His words lit a fuse. Only instead of fire, a pervasive coldness spread through me. How dare he pull the "I know you" card when he'd been the one to end it? The one who'd refused to have anything to do with me until fate had laughed in our faces once more and brought us back together. "You used to know me."
"You think you've changed that much in three years?"
"If I didn't do what my superiors wanted," I said, infusing my words with a saccharine sweetness that I knew would grate on Griffin, "I wouldn't have said yes to working with you, would I? I would have told them to get somebody else. Anybody else. Necromancers are rare, but it's not like you're the only one in the world. You're not even the best one. You were just the one who was available."
Griffin's brow furrowed. "What's that supposed to mean?"
I'd gone too far to pass it off as mere hyperbole. Besides, I was getting a twisted satisfaction out of hurting Griffin. Lord knew I'd been biting my tongue—mostly—since he'd come barreling back into my life. "One without a drink problem. One who can last five minutes without a shot of whiskey. One who—"
"You've said enough." Griffin's voice was like ice.
Yeah, I probably had. I forced myself to take a deep breath, realizing too late that our little spat had taken place out on the street—again—a homeless man and his dog in a shop doorway, our interested audience this time. No doubt they'd heard every word, and while the dog might not have been able to understand it, the man could. "I won't apologize."
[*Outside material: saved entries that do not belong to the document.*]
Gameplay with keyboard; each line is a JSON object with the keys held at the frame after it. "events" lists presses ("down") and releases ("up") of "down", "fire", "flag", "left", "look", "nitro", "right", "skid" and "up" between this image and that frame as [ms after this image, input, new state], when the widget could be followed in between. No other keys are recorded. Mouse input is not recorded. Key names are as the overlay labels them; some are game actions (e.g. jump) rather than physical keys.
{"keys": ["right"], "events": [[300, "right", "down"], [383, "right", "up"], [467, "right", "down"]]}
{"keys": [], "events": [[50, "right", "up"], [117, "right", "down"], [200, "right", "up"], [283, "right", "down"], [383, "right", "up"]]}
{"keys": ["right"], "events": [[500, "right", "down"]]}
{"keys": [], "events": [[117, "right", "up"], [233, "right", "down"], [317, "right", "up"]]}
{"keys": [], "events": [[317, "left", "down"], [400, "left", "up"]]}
Griffin said nothing, just continued to stare at me like he was waiting for something. The realization was slowly sinking in that I still had to work with him, that Baros wouldn't say yes to him being replaced without me spilling our history, which, I had no intention of doing. I cleared my throat. "I'll talk to you when I get back from Manchester."
I walked off before he could offer a response, glad that at least one thing was sorted. It might make me a hypocrite, but it was worth it not to have to spend the best part of a day in Griffin's company.